Democracy and Majority Rule
Were such decisions made in the political arena, most of us would deem it tyranny. Why isn’t it also tyranny for the democratic process to mandate what type of light bulbs we use, how many gallons of water to flush toilets or whether money should be taken out of our paycheck for retirement?
The founders of our nation held a deep abhorrence for democracy and majority rule. In Federalist Paper No. 10, James Madison wrote, “Measures are too often decided, not according to the rules of justice and the rights of the minor party, but by the superior force of an interested and overbearing majority.” John Adams predicted, “Remember, democracy never lasts long. It soon wastes, exhausts, and murders itself. There was never a democracy yet that did not commit suicide.”
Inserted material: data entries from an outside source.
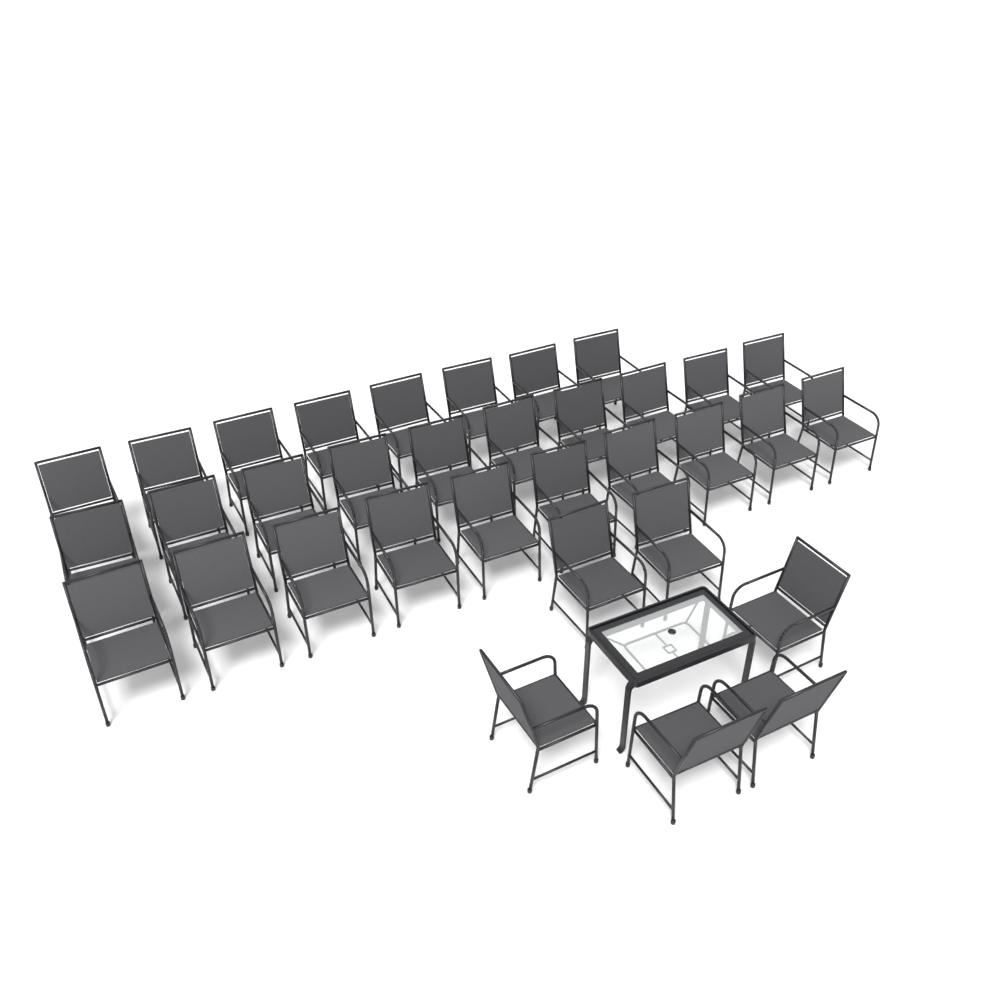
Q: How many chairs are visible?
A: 34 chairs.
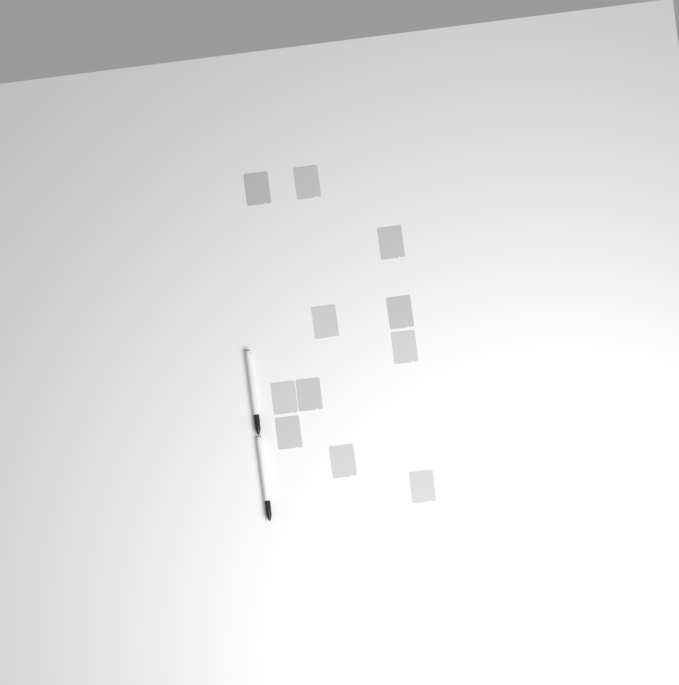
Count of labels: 11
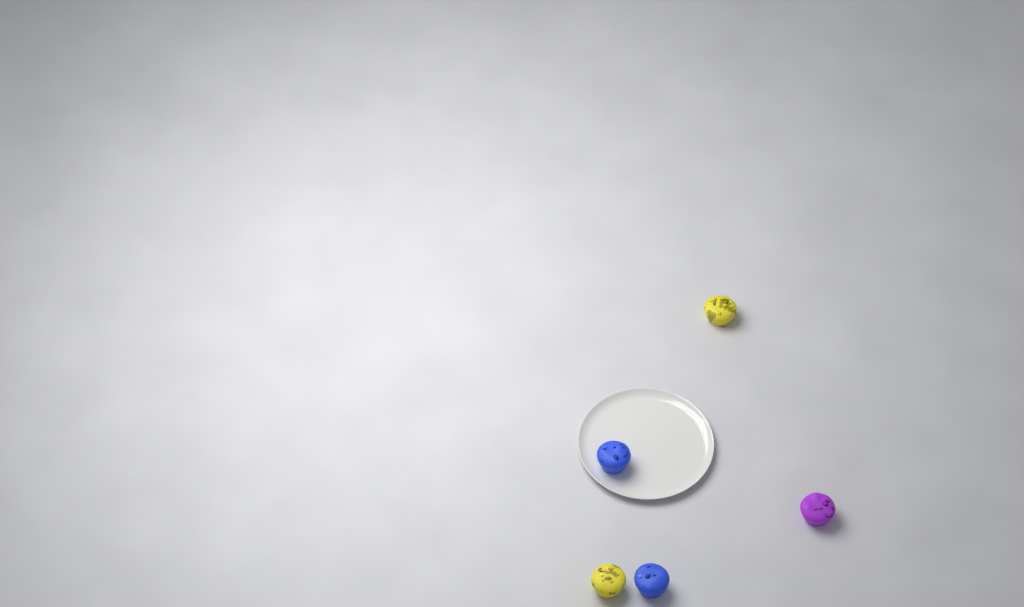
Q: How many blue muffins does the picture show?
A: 2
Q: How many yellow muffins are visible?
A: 2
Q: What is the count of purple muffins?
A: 1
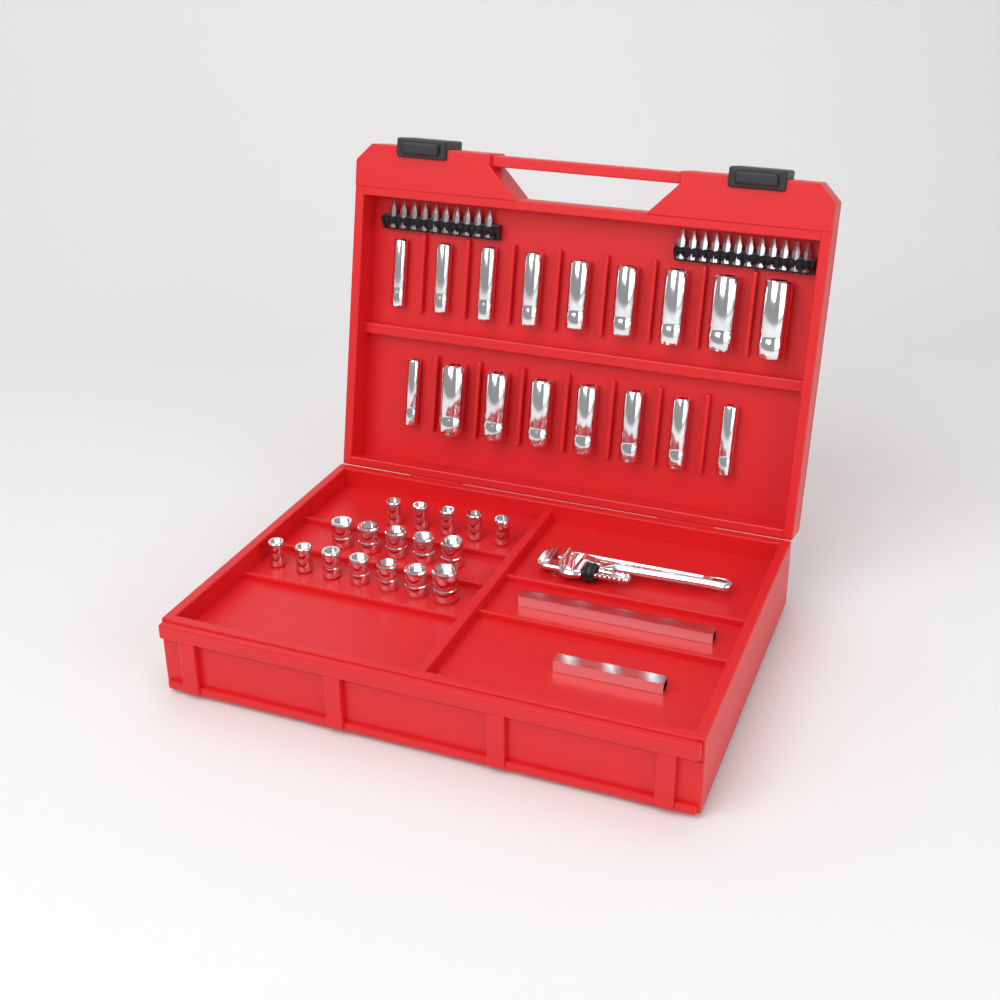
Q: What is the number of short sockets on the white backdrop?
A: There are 17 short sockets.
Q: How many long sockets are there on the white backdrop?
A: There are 17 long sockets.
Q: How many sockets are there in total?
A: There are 34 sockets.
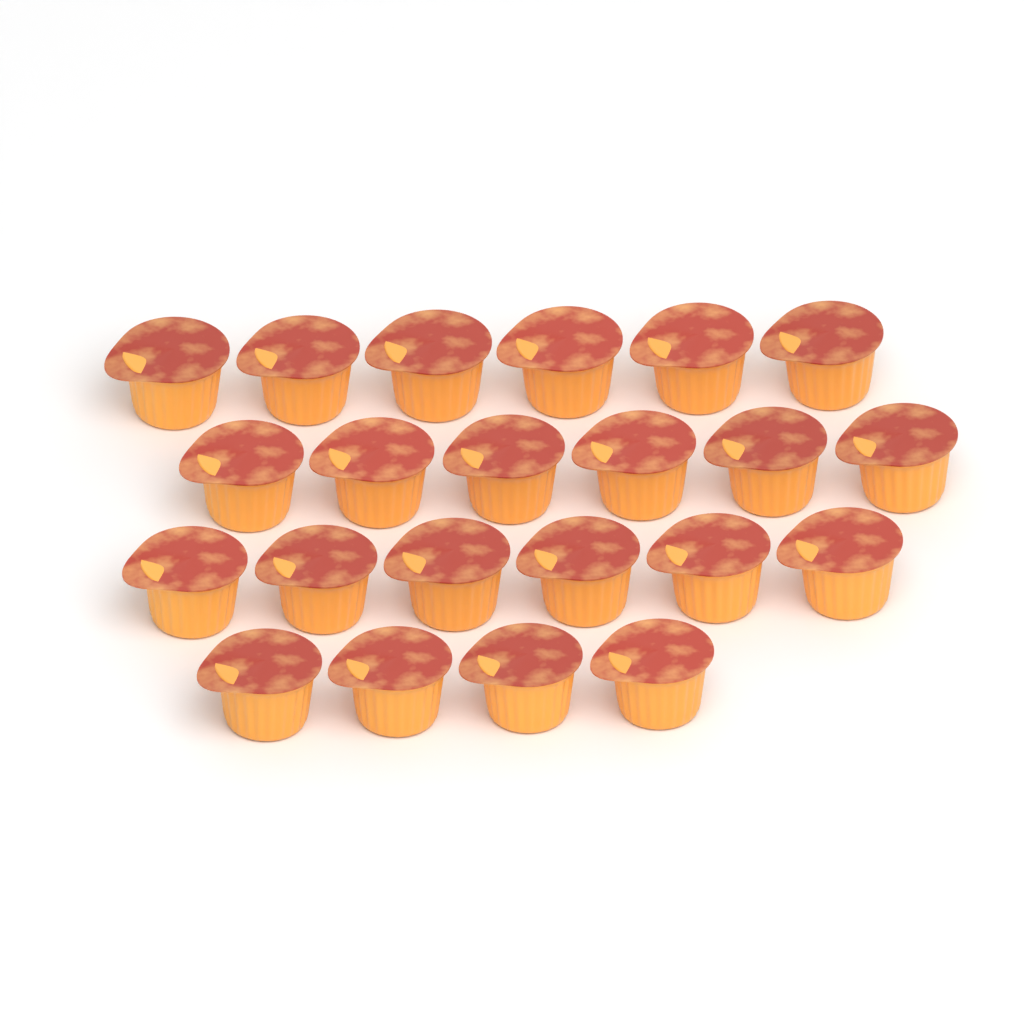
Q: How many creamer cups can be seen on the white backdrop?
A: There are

Our founders intended for us to have a republican form of limited government where the protection of individual God-given rights was the primary job of government.
Alert to the dangers of majoritarian tyranny, the Constitution’s framers inserted several anti-majority rules. One such rule is that election of the president is not decided by a majority vote but instead by the Electoral College. Nine states have over 50 percent of the U.S. population. If a simple majority were the rule, conceivably these nine states could determine the presidency. Fortunately, they can’t because they have only 225 Electoral College votes when 270 of the 538 total are needed. Were it not for the Electoral College, that some politicians say is antiquated and would like to do away with, presidential candidates could safely ignore the less populous states.
Part of the reason our founders created two houses of Congress was to have another obstacle to majority rule. Fifty-one senators can block the designs of 435 representatives and 49 senators. The Constitution gives the president a veto to weaken the power of 535 members of both houses of Congress. It takes two-thirds of both houses of Congress to override a presidential veto.
To change the constitution requires not a majority but a two-thirds vote of both Houses to propose an amendment, and to be enacted requires ratification by three-fourths of state legislatures. The Constitution’s Article V empowers two-thirds of state legislatures to call for a constitutional convention to propose amendments that become law when ratified by three-fourths of state legislatures.
I used to be for this option as a means of enacting a spending limitation amendment to the Constitution but have since reconsidered. Unlike the 1787 convention attended by men of high stature such as James Madison, Thomas Jefferson, George Washington and John Adams, today’s attendees would be moral midgets: the likes of Barney Frank, Chris Dodd, Olympia Snowe and Nancy Pelosi.
In addition to an abhorrence of democracy, and the recognition that government posed the gravest threat to liberty, our founders harbored a deep distrust and suspicion of Congress. This suspicion and distrust is exemplified by the phraseology used throughout the Constitution, particularly our Bill of Rights, containing phrases such as Congress shall not: abridge, infringe, deny, disparage or violate.
Today’s Americans think Congress has the constitutional authority to do anything upon which they can get a majority vote. We think whether a particular measure is a good idea or bad idea should determine passage as opposed to whether that measure lies within the enumerated powers granted Congress by the Constitution. Unfortunately, for the future of our nation, Congress has successfully exploited American constitutional ignorance or contempt.